Dataset excerpts:
· · · ·

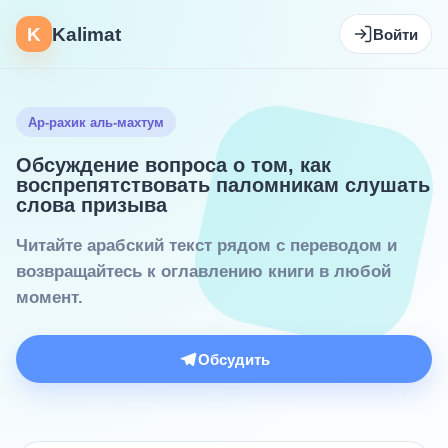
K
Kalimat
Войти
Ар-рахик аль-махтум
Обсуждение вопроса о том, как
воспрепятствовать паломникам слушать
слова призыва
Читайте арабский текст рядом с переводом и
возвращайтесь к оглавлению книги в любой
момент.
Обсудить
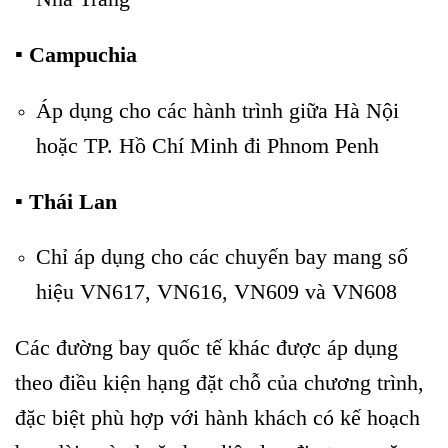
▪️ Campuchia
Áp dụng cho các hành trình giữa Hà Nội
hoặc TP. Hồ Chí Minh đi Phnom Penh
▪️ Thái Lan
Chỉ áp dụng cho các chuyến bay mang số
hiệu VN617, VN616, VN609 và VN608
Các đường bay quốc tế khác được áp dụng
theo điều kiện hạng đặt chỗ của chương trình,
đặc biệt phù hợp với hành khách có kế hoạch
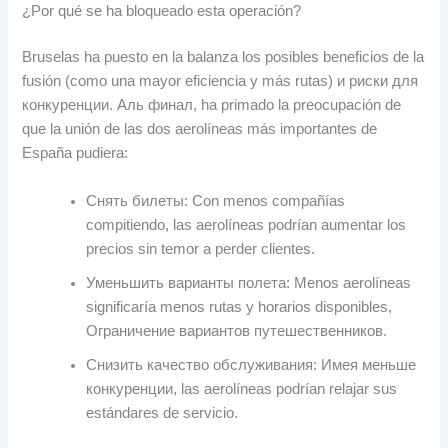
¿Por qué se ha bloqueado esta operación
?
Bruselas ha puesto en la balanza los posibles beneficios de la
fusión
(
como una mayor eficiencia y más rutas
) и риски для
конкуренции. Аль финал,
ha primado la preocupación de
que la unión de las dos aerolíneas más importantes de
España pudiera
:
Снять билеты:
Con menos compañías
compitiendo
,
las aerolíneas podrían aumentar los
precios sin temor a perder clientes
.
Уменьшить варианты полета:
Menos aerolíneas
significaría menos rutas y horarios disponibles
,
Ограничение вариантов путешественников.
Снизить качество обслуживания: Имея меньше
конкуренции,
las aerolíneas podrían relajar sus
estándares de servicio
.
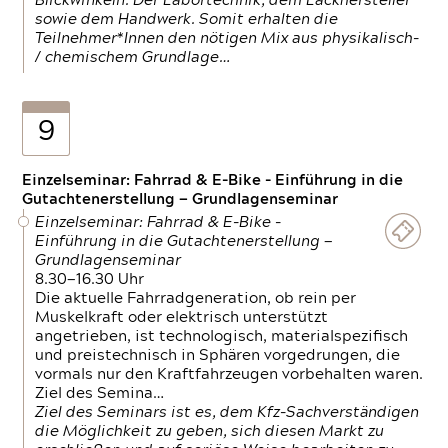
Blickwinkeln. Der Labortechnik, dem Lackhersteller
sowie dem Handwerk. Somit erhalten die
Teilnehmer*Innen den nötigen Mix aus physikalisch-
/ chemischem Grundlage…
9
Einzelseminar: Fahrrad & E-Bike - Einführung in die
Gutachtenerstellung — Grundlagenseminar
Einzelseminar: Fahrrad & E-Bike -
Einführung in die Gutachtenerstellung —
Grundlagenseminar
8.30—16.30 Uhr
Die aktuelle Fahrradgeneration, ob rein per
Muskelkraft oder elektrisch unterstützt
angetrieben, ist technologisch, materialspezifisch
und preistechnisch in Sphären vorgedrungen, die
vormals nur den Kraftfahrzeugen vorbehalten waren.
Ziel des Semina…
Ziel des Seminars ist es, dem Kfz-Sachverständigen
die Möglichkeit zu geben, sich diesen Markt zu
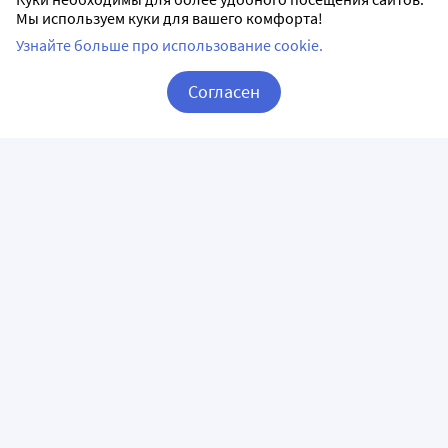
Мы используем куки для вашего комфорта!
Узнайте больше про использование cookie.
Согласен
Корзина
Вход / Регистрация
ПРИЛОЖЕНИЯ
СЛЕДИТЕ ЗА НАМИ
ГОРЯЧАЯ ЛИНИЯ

· · · ·

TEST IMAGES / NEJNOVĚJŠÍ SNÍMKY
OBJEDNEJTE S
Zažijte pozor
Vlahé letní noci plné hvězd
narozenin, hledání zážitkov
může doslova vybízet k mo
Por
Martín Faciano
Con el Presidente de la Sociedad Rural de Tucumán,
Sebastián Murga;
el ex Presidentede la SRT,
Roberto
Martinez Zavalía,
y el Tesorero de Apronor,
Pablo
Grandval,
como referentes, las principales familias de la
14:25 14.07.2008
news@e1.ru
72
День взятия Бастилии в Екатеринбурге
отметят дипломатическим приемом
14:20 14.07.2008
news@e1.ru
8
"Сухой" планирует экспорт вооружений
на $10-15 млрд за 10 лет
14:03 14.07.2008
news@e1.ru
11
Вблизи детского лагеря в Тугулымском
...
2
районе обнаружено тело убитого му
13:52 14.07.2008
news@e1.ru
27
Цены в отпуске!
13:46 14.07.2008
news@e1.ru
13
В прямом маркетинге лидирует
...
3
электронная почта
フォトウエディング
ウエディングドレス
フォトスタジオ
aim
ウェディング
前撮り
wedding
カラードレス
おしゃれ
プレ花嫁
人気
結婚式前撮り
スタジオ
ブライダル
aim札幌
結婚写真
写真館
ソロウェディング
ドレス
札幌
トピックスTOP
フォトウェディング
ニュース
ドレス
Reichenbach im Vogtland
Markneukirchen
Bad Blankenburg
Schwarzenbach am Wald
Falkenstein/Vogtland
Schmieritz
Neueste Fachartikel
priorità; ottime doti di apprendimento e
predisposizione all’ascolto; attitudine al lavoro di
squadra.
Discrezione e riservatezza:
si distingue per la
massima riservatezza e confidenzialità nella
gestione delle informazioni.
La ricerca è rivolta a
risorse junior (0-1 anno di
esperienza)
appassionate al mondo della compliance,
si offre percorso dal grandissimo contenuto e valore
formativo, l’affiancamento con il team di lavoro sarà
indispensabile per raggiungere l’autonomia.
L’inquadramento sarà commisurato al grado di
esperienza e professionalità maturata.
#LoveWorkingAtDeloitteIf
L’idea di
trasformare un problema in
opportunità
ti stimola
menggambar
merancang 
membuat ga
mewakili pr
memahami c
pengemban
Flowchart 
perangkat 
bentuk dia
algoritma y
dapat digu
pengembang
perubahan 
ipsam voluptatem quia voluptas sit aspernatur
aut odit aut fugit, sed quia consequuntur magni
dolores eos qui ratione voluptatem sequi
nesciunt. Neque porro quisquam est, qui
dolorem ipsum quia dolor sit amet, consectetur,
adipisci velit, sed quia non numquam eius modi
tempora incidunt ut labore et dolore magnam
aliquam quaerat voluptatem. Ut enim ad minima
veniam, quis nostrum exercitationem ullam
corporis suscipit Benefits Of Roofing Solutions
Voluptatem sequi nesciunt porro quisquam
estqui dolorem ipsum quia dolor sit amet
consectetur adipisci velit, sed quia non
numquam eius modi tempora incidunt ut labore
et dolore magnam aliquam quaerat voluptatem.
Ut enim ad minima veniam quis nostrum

· · · ·

* [Directions]: Count the lines in the rows above that contain the word "nostrum", and reply with the number only.

* [Answer to the problem]: 2